New FVR of SEK 19-28 (27-37)
We expect a y-o-y margin drop
We expect Q3 sales of SEK 217m, close to the Q2 figure. This would be an increase of 5.9% y-o-y, of which 4.2% organic. This estimate should be supported by a strong orderbook coming out of Q2 keeping sales up (Q2 R12M book-to-bill of 1.05), while continued component shortages are limiting sales growth. We estimate adj. EBITA of SEK 13m, corresponding to a margin of 6.0% (9.6%), down by 3.6pp y-o-y, mainly due to the continued pressure on gross margins that management flagged for in conjunction with the Q2 report, as well as a Q3’21 margin boost stemming from royalties, which are usually received in Q4. We expect the Process & Environment segment to achieve sales of SEK 162m (154m) with an EBITA margin of 7.0% (11.5%), growing 5.7% y-o-y (4.0% organically). Our estimates for the Materials technology segment are sales of SEK 54m (51m) with an EBITA margin of 8.0% (8.2%), growing 6.7% y-o-y (5.0% organically).

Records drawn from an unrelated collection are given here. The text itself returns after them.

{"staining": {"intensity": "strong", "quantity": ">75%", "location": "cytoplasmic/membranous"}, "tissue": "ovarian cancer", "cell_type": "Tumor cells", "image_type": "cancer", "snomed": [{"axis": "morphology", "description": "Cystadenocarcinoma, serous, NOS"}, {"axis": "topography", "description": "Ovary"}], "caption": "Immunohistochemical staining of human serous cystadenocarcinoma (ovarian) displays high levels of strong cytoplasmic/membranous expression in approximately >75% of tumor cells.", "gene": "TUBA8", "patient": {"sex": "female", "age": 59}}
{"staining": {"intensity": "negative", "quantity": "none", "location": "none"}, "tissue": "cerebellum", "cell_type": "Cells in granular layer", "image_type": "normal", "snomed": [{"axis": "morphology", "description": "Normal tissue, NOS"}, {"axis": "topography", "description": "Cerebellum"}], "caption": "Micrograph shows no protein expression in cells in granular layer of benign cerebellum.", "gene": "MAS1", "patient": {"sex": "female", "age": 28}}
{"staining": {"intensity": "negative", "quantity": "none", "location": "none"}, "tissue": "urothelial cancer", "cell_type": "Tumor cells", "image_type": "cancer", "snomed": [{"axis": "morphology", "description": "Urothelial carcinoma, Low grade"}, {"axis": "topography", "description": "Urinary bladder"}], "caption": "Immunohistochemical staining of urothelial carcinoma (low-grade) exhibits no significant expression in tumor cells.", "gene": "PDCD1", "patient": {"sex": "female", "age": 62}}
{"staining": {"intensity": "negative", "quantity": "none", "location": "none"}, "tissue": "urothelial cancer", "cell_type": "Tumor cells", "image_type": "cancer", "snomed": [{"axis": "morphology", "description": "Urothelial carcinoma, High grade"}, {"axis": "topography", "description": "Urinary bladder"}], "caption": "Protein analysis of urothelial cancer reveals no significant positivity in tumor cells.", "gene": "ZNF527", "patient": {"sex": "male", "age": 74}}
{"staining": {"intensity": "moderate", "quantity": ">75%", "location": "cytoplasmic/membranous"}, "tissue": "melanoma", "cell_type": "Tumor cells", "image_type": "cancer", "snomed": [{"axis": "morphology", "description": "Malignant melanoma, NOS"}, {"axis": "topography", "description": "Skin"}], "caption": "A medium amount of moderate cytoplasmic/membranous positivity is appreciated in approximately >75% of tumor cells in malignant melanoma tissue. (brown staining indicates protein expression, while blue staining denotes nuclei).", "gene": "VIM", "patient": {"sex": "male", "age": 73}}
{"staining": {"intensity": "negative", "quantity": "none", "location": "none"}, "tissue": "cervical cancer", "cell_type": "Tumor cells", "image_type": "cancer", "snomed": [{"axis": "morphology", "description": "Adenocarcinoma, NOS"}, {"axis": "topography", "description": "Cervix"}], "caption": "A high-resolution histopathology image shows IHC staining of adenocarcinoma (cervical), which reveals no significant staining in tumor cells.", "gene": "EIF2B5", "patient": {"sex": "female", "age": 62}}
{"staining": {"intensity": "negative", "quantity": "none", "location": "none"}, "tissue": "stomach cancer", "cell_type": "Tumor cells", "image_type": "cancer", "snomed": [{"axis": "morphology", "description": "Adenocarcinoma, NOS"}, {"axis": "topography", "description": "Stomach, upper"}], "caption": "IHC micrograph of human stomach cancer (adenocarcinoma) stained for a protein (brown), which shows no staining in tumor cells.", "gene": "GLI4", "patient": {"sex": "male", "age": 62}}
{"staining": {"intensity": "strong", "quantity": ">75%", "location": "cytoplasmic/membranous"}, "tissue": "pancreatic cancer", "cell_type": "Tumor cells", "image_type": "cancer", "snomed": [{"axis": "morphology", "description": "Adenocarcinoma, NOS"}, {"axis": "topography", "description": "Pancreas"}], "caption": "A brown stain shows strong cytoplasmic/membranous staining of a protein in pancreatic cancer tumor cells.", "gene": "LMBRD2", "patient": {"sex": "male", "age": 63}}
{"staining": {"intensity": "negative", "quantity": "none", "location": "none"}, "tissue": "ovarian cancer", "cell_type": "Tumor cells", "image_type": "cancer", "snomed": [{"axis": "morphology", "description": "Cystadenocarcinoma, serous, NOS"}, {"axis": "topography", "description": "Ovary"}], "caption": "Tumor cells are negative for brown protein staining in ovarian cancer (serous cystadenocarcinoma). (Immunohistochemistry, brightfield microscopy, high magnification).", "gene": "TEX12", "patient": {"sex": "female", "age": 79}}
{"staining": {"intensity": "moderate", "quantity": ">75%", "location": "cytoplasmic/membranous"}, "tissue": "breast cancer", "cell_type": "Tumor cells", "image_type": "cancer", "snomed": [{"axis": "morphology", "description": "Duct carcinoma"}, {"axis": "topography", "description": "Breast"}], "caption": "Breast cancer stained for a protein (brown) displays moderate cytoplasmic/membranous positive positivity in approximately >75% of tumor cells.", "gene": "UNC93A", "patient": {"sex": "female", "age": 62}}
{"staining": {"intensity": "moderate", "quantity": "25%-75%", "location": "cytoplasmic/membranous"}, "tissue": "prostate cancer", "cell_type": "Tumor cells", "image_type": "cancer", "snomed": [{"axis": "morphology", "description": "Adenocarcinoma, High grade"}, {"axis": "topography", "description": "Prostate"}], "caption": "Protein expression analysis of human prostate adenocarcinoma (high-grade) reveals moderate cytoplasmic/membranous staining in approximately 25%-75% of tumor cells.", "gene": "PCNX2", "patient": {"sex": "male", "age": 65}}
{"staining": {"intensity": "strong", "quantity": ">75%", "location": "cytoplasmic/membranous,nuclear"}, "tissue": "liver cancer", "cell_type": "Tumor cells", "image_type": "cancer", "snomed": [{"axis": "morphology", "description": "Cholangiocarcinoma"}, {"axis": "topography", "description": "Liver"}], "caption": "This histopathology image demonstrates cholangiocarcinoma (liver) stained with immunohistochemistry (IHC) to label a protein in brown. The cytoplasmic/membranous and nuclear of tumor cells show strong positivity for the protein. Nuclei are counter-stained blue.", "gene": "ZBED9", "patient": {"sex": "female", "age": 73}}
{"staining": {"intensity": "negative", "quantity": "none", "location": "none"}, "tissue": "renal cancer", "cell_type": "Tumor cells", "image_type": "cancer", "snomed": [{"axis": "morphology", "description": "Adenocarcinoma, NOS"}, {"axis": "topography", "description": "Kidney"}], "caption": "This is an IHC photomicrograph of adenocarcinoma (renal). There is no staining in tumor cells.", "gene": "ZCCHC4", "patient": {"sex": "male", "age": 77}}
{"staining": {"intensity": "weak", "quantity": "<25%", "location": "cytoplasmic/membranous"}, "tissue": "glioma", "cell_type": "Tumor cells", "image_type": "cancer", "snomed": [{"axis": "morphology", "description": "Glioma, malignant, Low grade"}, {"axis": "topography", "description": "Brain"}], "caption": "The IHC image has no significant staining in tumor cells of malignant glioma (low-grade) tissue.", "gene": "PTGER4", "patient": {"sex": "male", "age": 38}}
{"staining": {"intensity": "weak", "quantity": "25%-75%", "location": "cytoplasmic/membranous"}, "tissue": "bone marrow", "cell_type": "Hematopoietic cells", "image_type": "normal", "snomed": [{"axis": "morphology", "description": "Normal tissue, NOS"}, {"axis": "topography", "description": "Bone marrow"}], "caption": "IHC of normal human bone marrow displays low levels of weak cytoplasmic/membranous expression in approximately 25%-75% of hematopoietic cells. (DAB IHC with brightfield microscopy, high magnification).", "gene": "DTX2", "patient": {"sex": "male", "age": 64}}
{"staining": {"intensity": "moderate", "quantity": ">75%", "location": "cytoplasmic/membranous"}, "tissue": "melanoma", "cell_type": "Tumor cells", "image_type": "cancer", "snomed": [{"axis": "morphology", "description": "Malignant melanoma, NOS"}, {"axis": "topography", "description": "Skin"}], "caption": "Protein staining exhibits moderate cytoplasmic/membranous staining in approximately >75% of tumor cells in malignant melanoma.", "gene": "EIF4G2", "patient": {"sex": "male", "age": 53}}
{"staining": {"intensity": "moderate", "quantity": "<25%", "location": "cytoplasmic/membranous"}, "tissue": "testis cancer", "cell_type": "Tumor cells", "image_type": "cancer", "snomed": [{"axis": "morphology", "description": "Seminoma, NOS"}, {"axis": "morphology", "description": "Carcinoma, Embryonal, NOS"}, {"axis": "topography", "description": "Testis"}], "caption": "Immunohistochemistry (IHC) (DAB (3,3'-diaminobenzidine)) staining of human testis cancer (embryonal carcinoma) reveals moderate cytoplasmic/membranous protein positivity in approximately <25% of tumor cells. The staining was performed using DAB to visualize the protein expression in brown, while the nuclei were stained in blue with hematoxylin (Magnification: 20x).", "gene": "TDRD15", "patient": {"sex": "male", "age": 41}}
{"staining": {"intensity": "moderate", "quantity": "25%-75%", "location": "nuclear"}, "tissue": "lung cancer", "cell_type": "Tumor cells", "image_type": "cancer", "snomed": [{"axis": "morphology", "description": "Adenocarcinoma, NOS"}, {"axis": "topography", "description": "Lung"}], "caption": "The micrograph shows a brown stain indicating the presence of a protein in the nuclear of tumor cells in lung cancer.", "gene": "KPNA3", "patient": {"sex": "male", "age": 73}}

Economic downturn dampens outlook
We leave ‘22e-‘24e sales unchanged, but lower our margin estimates due to persistent component shortages and a deteriorating macroeconomic outlook. Our adj. EBITA estimates are down by 13% for ‘22e and 22%/15% for ‘23e/’24e. This means we now estimate a 17% 21’-‘24e adj. EBITA CAGR. The lower margin estimates also affect ND/EBITDA estimates. We now expect ND/EBITDA to go from 2.2x in ‘22e to 1.5x and 1.1x in ‘23e and ‘24e respectively, which still puts the company in a fairly good financial position.
New fair value range of SEK 19-28 (27-37)
The share is trading at 12-9x ‘22e-‘23e EV/EBITA. As a result of our reduced margin estimates, we lower our fair value range to SEK 19-28 (27-37) per share, corresponding to 9-12x ‘23e EV/EBITA.